▶ **Problem description**: Please render every line of the listing below as a JSON list of strings, one string per line, with blank lines dropped and the pictures left out.

▶ **Exercise data**:
══════════════════════════════

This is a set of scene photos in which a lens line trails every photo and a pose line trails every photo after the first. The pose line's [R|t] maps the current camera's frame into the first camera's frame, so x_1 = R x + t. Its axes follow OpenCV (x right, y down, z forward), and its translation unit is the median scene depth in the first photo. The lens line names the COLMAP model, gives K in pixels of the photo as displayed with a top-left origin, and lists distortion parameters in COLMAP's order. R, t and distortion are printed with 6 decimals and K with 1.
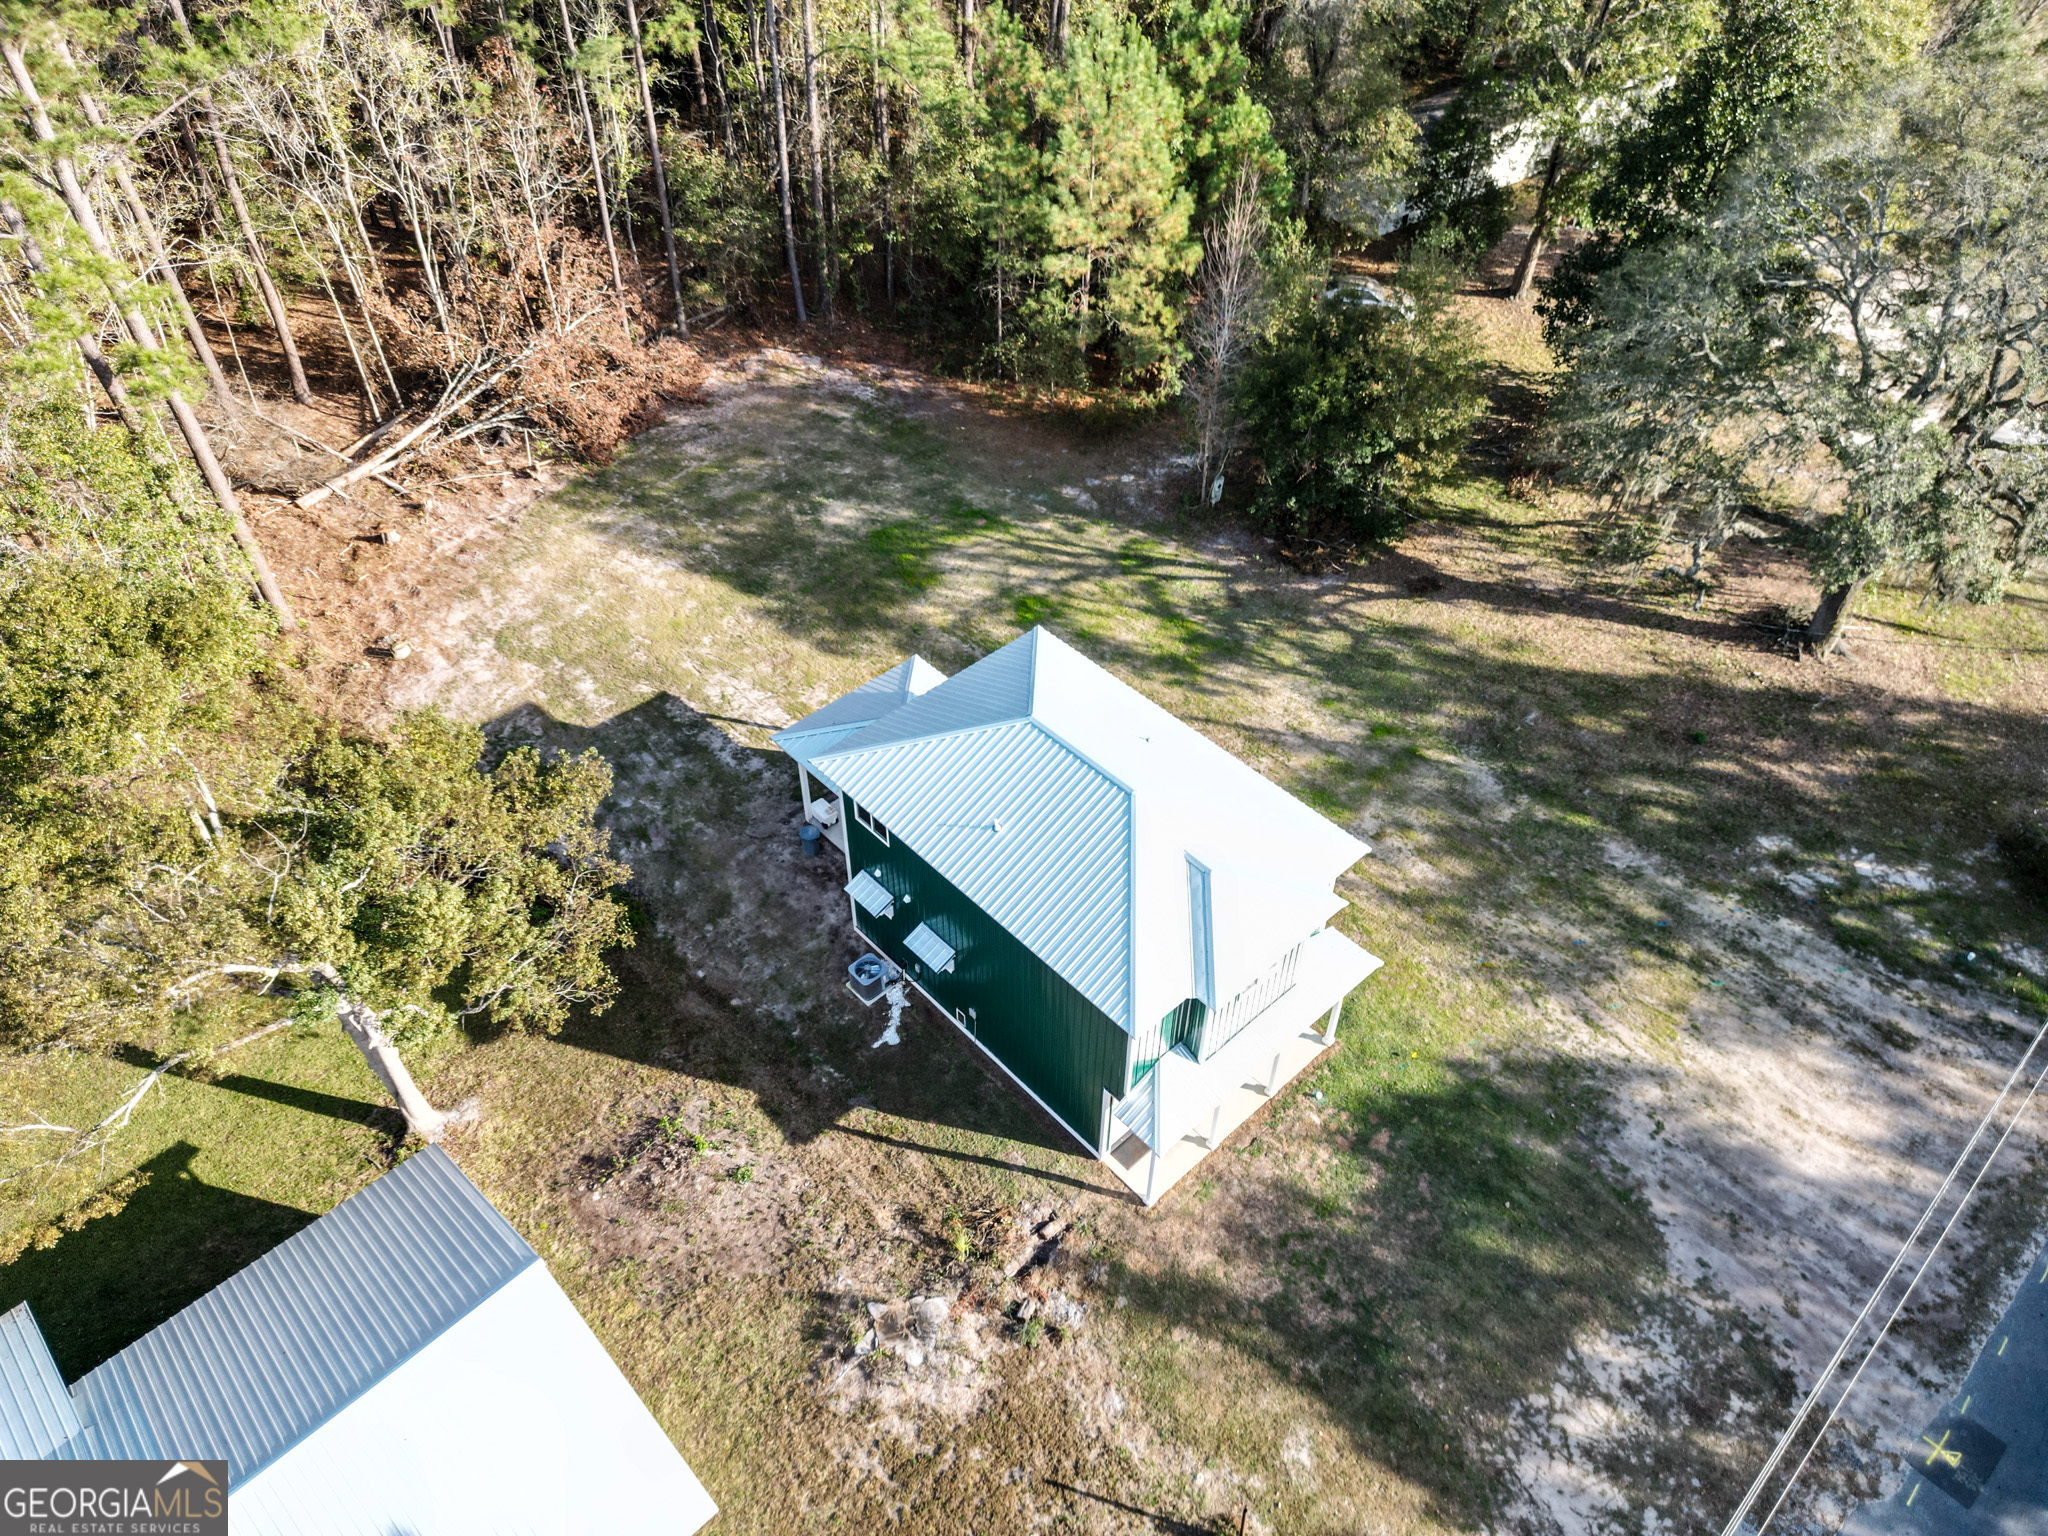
lens RADIAL K [[1432.3, 0, 1014.7], [0, 1432.3, 766.7], [0, 0, 1]] dist [0.058538, -0.055569]
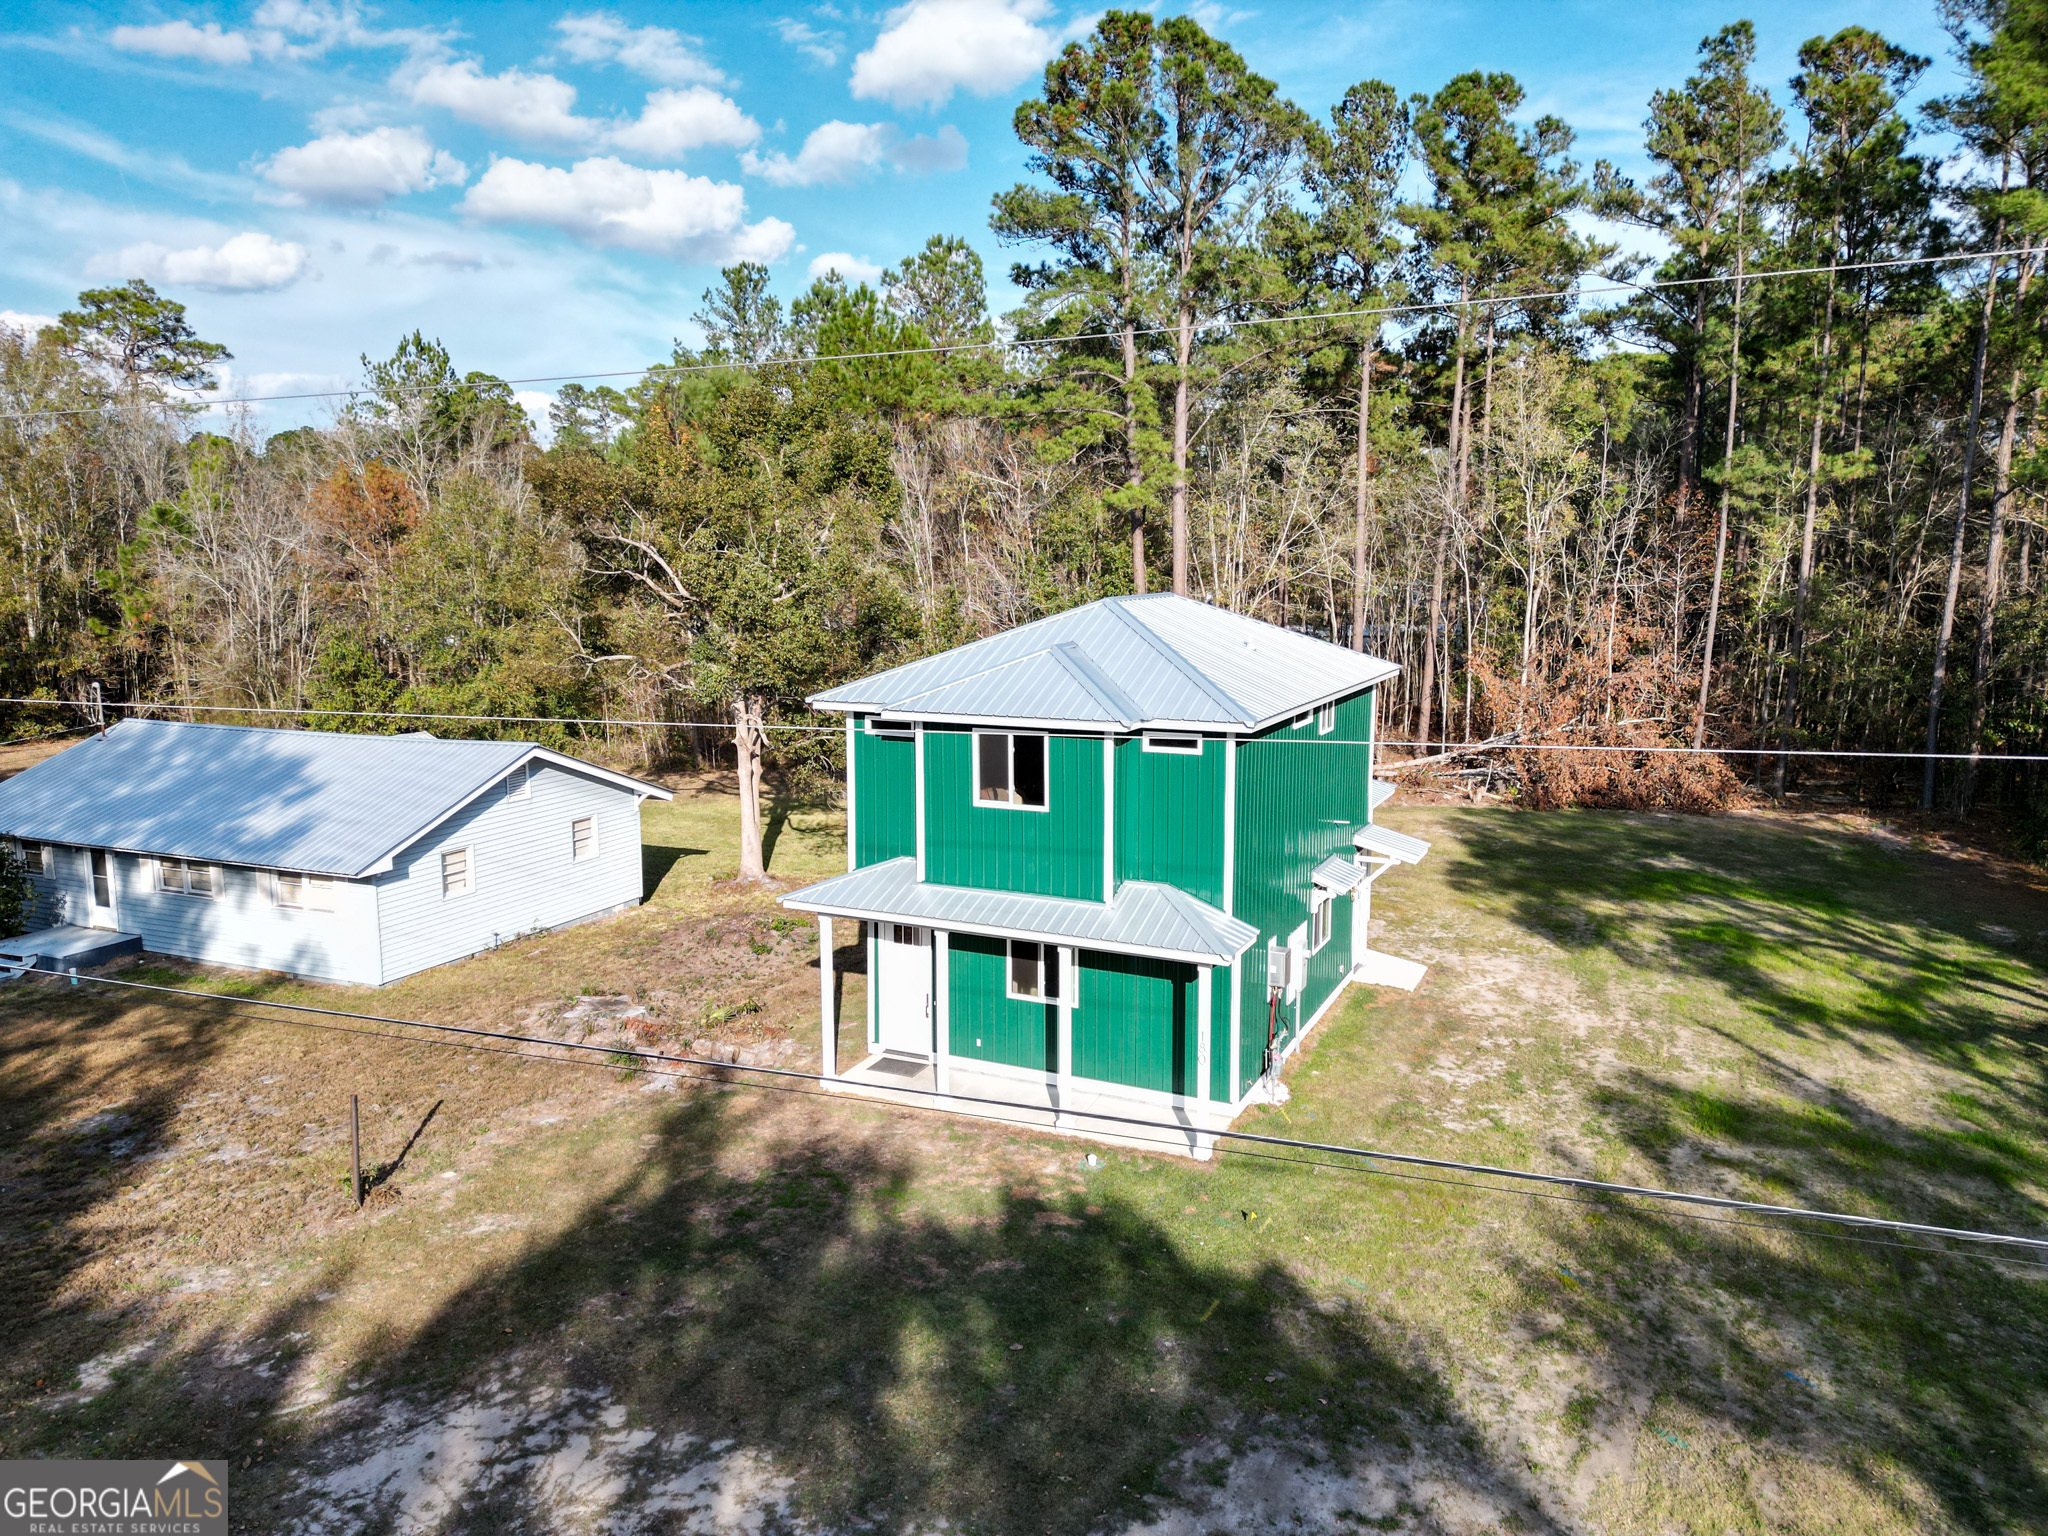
lens RADIAL K [[1432.3, 0, 1014.7], [0, 1432.3, 766.7], [0, 0, 1]] dist [0.058538, -0.055569]
pose [[0.369048, 0.135788, -0.919437, 0.685370], [-0.646408, 0.748313, -0.148942, 0.201960], [0.667803, 0.649299, 0.363938, 0.613714]]
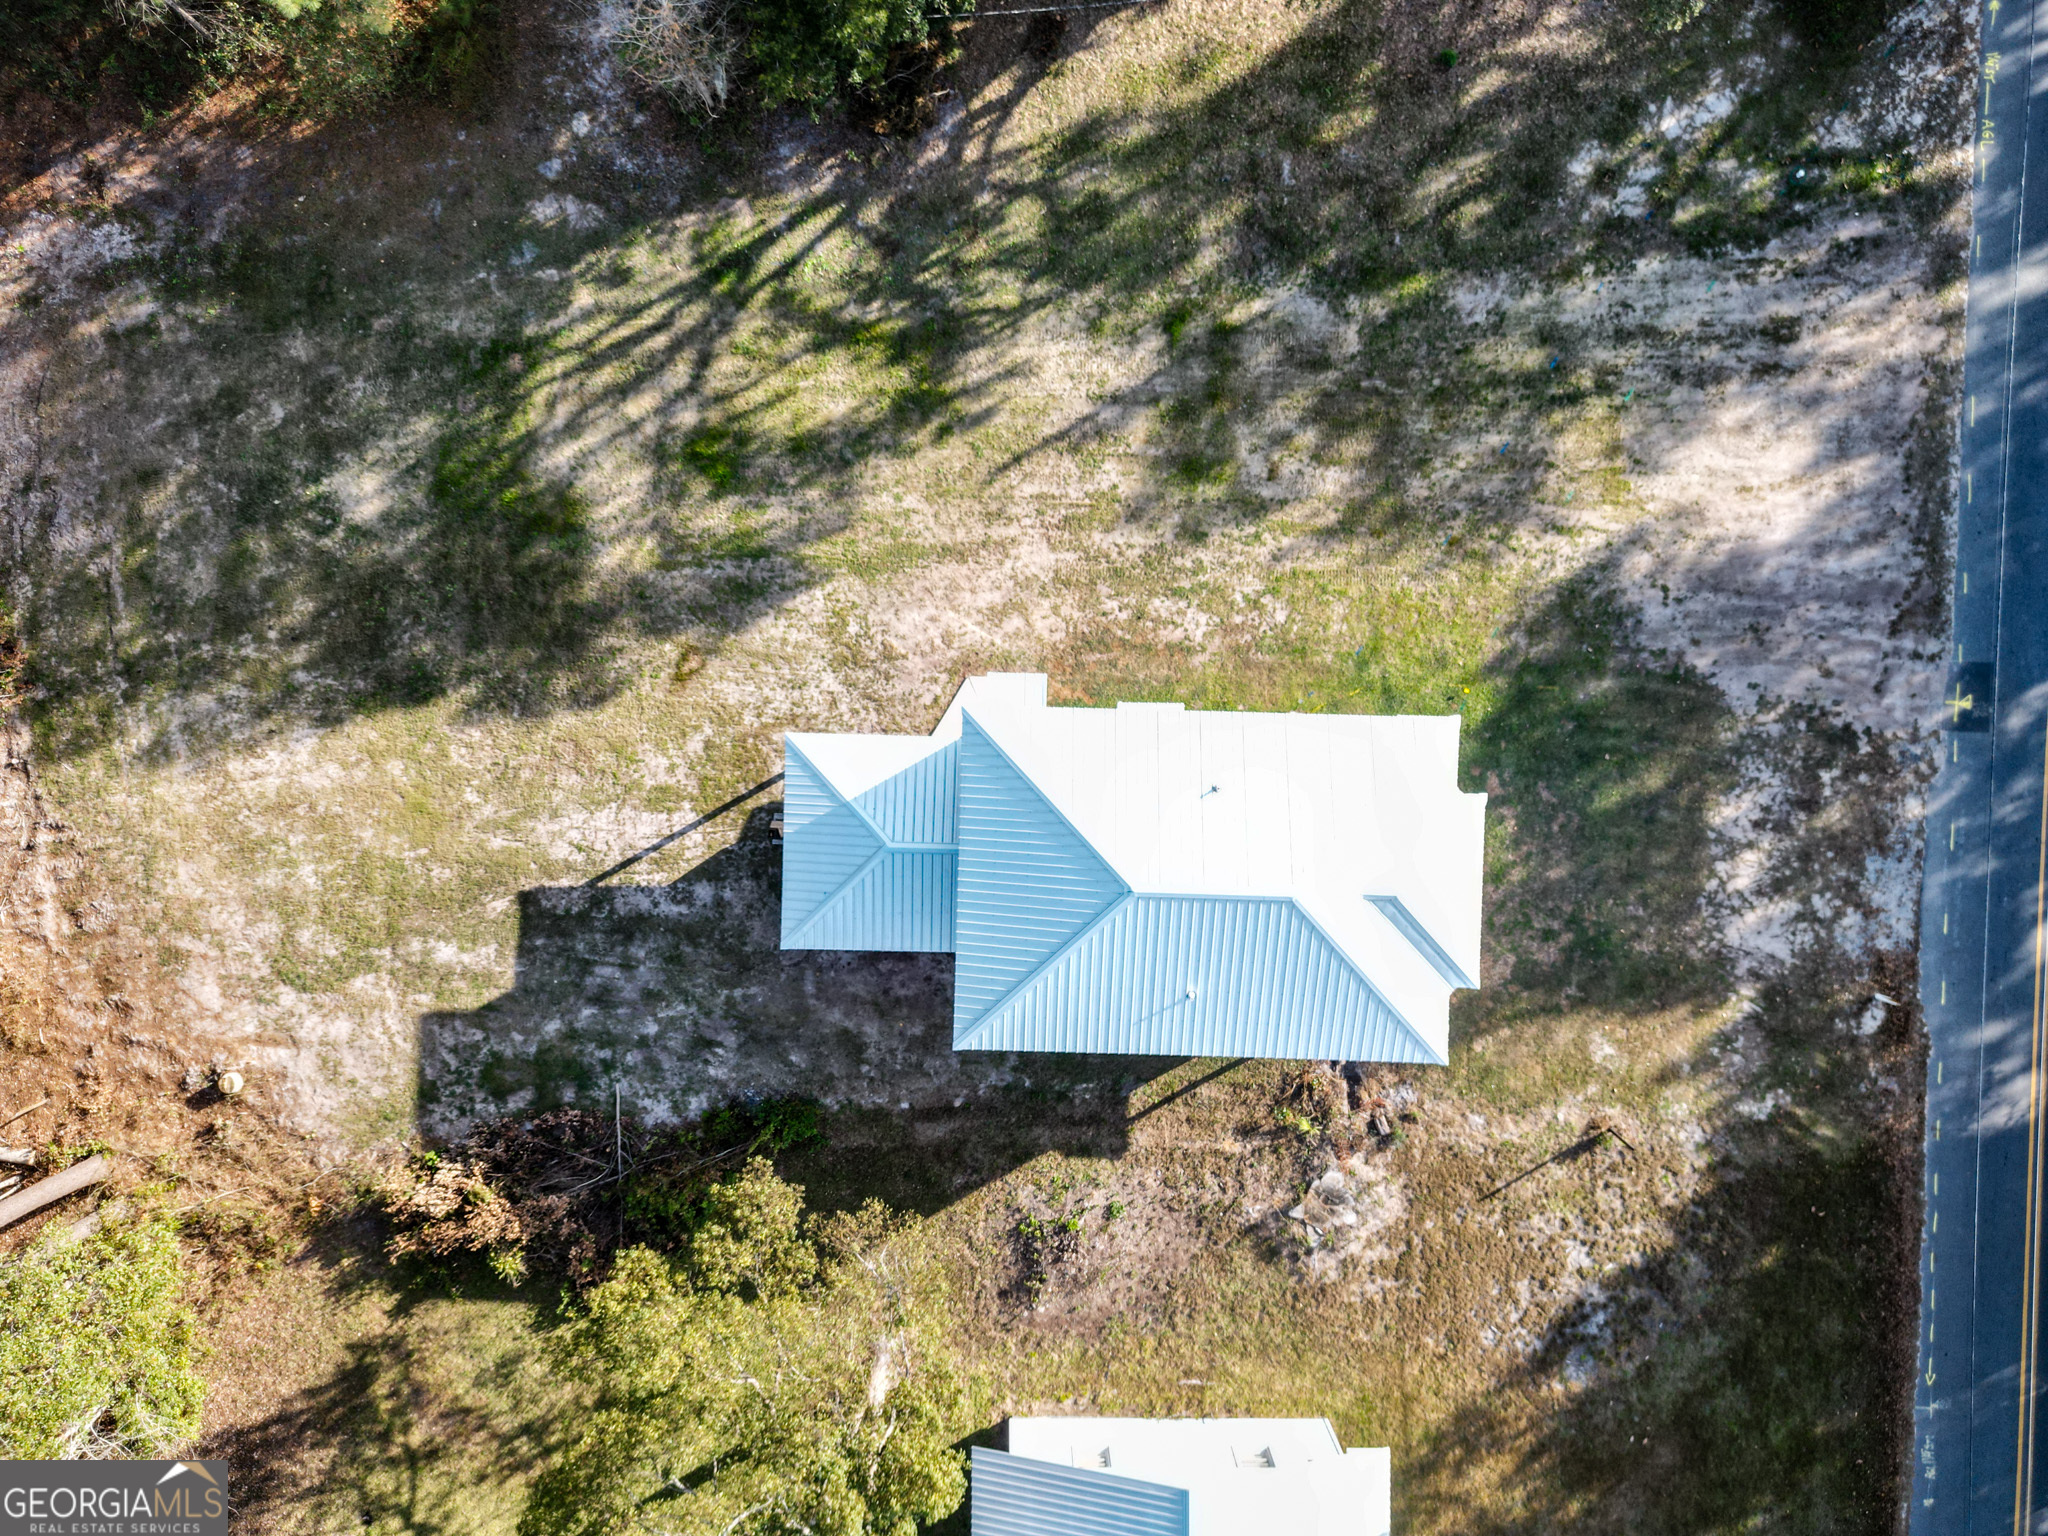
lens RADIAL K [[1432.3, 0, 1014.7], [0, 1432.3, 766.7], [0, 0, 1]] dist [0.058538, -0.055569]
pose [[0.697073, -0.716263, -0.032510, 0.040328], [0.499514, 0.452605, 0.738671, -0.688674], [-0.514368, -0.531147, 0.673282, 0.415212]]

══════════════════════════════

▶ **Result of this task**:
[
  "This is a set of scene photos in which a lens line trails every photo and a pose line trails every photo after the first. The pose line's [R|t] maps the current camera's frame into the first camera's frame, so x_1 = R x + t. Its axes follow OpenCV (x right, y down, z forward), and its translation unit is the median scene depth in the first photo. The lens line names the COLMAP model, gives K in pixels of the photo as displayed with a top-left origin, and lists distortion parameters in COLMAP's order. R, t and distortion are printed with 6 decimals and K with 1.",
  "lens RADIAL K [[1432.3, 0, 1014.7], [0, 1432.3, 766.7], [0, 0, 1]] dist [0.058538, -0.055569]",
  "lens RADIAL K [[1432.3, 0, 1014.7], [0, 1432.3, 766.7], [0, 0, 1]] dist [0.058538, -0.055569]",
  "pose [[0.369048, 0.135788, -0.919437, 0.685370], [-0.646408, 0.748313, -0.148942, 0.201960], [0.667803, 0.649299, 0.363938, 0.613714]]",
  "lens RADIAL K [[1432.3, 0, 1014.7], [0, 1432.3, 766.7], [0, 0, 1]] dist [0.058538, -0.055569]",
  "pose [[0.697073, -0.716263, -0.032510, 0.040328], [0.499514, 0.452605, 0.738671, -0.688674], [-0.514368, -0.531147, 0.673282, 0.415212]]"
]